REQUIREMENT: From the post below about the netdev watchdog timer issue, copy word for word the part that opens with the words containing "I’m assuming that" and closes with "simply gone away.".

PASSAGE TO READ:
^^^^

I’m assuming that all of the network issues are the previously reported netdev watchdog timer issue. What is interesting is that the reports I found related to this were from quite some time ago on x86 machines. In one such case the distribution that the bug was reported for simply closed the bug as no longer supported because it was so old. Sometime after this issue appeared, the error seems to have simply gone away.
Since I never saw a specific fix to the related driver, I can’t say as to whether this was part of the infrastructure surrounding RTL8169 or the driver itself, nor can I say which kernel version fixed this. It seems fairly obvious the long term stable 3.14.x kernels don’t have the issue, nor did the R19.3 L4T kernel. Packages surrounding user space are unlikely the cause, as L4T uses the more modern surrounding packages both in R19.x and R21.x. What would really help is to know the first kernel version where the problem went away…other than knowing a specific kernel version to target, I’m not sure of a good way to fix this other than going to a 3.14.x kernel (very labor intensive and not easy).

^^^^

DATA UNDER STUDY:
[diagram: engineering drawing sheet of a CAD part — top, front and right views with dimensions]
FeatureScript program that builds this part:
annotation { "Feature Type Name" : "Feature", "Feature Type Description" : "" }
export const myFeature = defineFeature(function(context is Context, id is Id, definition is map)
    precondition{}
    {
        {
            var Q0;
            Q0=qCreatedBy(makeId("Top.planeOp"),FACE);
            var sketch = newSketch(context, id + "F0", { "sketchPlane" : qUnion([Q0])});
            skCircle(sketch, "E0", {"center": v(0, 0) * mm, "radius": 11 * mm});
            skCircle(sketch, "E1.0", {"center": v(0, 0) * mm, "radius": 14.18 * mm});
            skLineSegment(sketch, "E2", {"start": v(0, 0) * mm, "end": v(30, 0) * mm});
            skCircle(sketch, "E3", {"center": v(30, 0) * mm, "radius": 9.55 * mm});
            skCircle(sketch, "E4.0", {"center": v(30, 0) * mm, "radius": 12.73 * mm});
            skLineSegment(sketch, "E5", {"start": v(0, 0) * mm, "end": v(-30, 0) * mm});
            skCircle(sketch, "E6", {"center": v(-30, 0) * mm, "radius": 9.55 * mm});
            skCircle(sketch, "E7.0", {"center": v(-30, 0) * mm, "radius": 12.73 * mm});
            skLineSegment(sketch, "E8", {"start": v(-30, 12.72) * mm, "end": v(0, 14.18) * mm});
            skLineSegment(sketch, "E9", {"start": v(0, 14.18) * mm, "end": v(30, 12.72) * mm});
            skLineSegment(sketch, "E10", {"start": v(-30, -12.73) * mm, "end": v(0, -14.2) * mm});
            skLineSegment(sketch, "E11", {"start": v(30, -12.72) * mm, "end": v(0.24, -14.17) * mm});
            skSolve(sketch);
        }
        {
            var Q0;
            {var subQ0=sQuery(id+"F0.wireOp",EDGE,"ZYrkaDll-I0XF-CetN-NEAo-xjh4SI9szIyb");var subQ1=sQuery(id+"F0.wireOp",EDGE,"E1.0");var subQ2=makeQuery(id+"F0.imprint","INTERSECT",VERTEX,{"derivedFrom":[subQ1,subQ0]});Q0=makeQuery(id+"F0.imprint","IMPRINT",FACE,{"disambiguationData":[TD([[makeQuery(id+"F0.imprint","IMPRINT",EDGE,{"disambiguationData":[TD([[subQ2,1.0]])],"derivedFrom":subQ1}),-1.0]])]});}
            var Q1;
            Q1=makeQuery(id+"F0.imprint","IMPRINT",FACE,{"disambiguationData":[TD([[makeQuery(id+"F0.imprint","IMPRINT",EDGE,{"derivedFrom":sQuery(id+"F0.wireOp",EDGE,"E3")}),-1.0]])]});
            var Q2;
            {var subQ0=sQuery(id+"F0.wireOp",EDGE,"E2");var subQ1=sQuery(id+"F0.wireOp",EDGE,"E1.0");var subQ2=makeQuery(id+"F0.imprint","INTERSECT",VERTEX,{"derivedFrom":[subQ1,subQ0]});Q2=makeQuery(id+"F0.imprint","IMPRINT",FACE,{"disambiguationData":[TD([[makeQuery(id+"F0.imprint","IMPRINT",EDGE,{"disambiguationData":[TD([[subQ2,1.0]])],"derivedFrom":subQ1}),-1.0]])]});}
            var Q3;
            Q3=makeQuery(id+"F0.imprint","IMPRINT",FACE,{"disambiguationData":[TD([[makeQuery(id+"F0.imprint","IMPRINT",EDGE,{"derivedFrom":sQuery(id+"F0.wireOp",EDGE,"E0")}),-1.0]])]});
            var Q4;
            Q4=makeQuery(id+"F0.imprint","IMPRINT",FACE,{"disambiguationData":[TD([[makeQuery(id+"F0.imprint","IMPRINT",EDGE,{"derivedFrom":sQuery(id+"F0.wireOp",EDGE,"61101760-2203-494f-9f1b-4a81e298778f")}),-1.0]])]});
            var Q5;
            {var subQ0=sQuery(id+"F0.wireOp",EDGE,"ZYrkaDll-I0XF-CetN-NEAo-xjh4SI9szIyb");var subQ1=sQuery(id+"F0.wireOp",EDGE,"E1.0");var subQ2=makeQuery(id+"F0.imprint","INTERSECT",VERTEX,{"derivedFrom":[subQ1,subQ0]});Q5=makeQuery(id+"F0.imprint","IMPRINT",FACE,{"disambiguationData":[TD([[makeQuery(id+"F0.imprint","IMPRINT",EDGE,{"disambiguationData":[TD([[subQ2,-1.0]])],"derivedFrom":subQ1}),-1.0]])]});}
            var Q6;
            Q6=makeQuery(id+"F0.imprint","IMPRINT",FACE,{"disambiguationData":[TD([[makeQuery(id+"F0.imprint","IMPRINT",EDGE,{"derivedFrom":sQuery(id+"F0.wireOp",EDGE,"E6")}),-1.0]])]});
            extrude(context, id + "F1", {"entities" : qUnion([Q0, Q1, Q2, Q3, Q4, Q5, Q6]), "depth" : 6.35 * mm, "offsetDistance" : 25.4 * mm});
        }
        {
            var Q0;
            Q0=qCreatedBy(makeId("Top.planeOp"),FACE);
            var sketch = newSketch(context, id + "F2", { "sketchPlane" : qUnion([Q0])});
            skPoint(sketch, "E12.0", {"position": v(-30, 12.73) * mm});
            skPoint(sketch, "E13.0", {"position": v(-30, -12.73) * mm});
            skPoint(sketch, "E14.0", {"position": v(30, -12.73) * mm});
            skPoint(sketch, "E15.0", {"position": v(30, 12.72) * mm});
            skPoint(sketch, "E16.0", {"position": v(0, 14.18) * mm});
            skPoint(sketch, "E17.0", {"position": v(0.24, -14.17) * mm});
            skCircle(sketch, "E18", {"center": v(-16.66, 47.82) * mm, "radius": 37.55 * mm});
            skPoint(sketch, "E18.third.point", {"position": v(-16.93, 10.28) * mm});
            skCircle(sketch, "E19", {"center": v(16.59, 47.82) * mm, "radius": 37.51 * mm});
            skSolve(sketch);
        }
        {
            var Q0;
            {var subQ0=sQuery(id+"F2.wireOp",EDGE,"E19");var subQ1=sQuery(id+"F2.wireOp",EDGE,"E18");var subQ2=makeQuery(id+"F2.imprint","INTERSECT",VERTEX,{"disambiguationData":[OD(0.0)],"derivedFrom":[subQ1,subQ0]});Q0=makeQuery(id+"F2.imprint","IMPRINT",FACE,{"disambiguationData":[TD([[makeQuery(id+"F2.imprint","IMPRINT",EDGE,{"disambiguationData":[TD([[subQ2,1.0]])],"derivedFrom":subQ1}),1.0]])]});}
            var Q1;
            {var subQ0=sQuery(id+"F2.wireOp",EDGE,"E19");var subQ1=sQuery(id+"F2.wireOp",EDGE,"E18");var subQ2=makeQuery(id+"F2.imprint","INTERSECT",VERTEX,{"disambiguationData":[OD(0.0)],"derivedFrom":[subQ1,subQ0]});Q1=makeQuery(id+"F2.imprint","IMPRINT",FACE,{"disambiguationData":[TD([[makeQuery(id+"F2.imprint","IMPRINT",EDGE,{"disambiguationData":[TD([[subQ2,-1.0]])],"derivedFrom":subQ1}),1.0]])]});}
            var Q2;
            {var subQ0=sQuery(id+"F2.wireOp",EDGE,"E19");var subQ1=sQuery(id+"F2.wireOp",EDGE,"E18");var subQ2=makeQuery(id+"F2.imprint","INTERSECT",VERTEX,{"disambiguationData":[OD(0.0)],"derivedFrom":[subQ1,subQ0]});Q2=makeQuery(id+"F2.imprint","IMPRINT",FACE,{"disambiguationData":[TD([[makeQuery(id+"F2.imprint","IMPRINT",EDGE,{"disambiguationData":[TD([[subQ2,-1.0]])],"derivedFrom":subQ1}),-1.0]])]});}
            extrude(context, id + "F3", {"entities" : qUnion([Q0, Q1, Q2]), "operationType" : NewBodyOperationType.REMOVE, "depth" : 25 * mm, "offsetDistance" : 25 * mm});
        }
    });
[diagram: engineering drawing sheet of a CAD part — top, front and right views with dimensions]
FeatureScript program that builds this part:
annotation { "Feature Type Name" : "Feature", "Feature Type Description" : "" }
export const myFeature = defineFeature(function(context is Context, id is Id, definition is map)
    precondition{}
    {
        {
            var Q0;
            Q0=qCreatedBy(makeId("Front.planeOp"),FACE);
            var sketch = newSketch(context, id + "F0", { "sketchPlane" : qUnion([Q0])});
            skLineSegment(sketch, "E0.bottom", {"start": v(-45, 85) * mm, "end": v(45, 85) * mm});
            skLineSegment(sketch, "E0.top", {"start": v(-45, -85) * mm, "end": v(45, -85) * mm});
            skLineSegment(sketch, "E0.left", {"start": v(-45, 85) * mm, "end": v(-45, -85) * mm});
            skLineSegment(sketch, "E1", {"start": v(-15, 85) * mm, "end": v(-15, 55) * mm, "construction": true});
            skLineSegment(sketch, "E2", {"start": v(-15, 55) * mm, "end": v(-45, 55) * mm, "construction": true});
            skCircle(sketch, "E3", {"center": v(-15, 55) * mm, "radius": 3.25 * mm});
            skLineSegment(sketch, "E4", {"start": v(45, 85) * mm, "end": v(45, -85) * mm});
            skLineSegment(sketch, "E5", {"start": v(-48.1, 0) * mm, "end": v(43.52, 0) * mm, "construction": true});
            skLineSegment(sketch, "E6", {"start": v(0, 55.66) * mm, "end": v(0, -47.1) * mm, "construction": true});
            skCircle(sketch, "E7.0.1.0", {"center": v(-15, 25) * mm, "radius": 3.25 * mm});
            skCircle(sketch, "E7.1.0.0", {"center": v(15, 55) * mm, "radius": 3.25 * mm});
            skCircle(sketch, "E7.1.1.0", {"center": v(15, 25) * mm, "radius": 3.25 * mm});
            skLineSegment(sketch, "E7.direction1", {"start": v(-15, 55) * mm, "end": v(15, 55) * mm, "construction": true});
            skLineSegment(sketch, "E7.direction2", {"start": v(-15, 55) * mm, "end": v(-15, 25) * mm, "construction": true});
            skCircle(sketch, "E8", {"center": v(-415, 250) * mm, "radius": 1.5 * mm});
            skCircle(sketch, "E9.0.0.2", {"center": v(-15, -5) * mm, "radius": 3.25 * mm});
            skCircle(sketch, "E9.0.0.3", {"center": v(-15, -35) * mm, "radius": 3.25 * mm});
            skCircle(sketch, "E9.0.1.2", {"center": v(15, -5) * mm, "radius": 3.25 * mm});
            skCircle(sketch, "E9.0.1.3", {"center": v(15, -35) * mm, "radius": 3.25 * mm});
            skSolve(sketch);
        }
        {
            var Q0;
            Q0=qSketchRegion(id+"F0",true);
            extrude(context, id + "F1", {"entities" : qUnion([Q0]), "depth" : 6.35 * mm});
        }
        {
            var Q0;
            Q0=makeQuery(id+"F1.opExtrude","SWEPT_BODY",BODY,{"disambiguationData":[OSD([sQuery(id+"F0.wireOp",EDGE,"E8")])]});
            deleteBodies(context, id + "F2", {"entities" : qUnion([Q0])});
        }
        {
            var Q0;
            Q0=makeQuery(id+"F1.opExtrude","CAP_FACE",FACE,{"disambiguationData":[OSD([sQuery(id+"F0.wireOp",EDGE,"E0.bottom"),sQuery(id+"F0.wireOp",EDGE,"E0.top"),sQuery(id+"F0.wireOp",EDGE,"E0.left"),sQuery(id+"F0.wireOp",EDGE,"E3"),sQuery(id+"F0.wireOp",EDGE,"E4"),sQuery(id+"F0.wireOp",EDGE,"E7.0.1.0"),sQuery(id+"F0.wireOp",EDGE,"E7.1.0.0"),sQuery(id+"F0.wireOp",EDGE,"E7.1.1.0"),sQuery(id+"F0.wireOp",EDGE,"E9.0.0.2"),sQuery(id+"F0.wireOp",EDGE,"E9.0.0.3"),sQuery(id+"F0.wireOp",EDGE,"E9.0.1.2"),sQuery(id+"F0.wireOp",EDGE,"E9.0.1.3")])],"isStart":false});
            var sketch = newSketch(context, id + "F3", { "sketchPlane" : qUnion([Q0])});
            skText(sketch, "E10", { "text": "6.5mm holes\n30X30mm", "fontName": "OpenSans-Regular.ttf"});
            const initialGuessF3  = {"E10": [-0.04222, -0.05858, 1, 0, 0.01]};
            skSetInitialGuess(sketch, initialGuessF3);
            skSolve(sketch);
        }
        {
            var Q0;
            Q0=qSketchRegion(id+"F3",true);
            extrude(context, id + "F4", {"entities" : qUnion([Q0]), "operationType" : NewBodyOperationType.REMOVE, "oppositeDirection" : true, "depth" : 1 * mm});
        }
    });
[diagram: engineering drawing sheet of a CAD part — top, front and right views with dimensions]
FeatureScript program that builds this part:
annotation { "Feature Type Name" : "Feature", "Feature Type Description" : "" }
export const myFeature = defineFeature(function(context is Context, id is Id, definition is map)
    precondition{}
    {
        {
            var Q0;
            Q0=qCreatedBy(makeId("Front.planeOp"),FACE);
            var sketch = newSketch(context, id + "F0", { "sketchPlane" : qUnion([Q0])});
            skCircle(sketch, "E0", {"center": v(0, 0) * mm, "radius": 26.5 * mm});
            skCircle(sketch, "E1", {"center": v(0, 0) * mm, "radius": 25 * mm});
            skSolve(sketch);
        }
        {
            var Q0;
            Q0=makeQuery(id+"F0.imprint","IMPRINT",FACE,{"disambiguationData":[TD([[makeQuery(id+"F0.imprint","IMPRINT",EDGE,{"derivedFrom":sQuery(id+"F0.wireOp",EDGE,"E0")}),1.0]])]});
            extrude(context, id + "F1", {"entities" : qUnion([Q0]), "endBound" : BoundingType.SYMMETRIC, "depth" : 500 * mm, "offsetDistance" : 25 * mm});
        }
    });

^^^^

ANSWER SECTION:
I’m assuming that all of the network issues are the previously reported netdev watchdog timer issue. What is interesting is that the reports I found related to this were from quite some time ago on x86 machines. In one such case the distribution that the bug was reported for simply closed the bug as no longer supported because it was so old. Sometime after this issue appeared, the error seems to have simply gone away.